Знаю, все это тебя не слишком-то занимает. Если произошло чудо, и ты читаешь мое письмо, то хочешь узнать о близких людях.

Наверное, не я должна сообщать об этом, не от меня ты должен такое узнавать… Мои слова причинят тебе боль, и мне самой от этого больно.

Твои родители были безутешны. Время шло, но они так и не смогли смириться с тем, что никогда не увидят тебя. Отец, как мог, поддерживал твою маму, старался держаться сам. Знаешь, как это бывает. Женщины выплакивают, проговаривают свое горе, но у мужчин это не получается. Оно точит и гложет их изнутри, пока не убьет.

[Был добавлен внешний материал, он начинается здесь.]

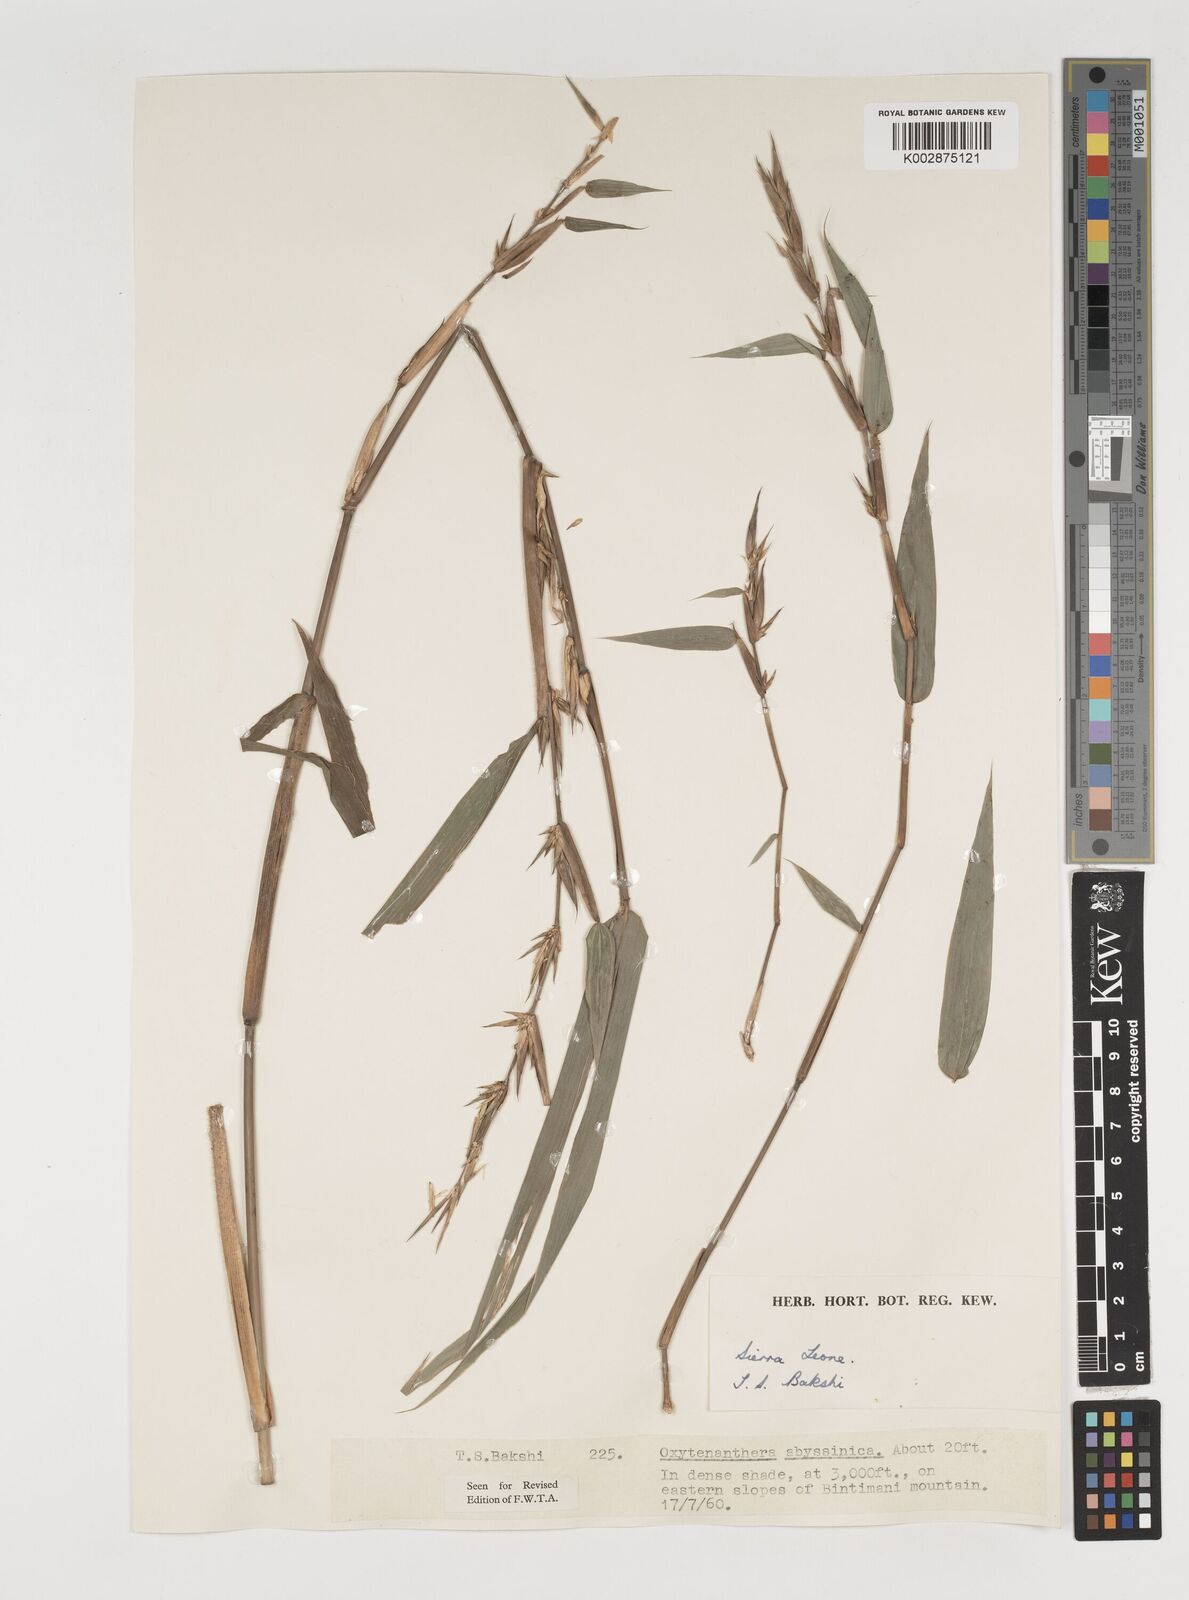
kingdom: Plantae
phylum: Tracheophyta
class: Liliopsida
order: Poales
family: Poaceae
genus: Oxytenanthera
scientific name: Oxytenanthera abyssinica
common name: Wine bamboo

Через полтора года после твоего исчезновения у Вадима Викторовича был инфаркт. Это случилось на работе, в офисе, он умер сразу, ничего нельзя было сделать…»

Алекс закрыл глаза, чтобы не видеть жутких, ранящих строк. Отца больше нет. Полтора года он ждал сына – так и не дождался.

Нет, Алекс не мог поверить. Папа жив! Он должен быть жив!

– Ты врешь! – выкрикнул он, комкая письмо. – Врешь!

Задыхаясь от горя, Алекс стиснул ладони в кулаки. Так и сидел, сгорбившись, сжавшись в комок. Потом преодолел себя, стал читать дальше – теперь уже с ужасом, потому что понял, что Вета скажет ему еще много страшных, непоправимых слов.

«Так вышло, что я очень сблизилась с твоими родителями. Набралась смелости, пришла к ним сразу же, на второй день, как стало известно, что ты пропал, и с той поры они стали мне родными. Знаешь, как бывает: общая любовь, общая беда…

На похоронах Вадима Викторовича твоя мама сказала, что знает, как помочь тебе вернуться.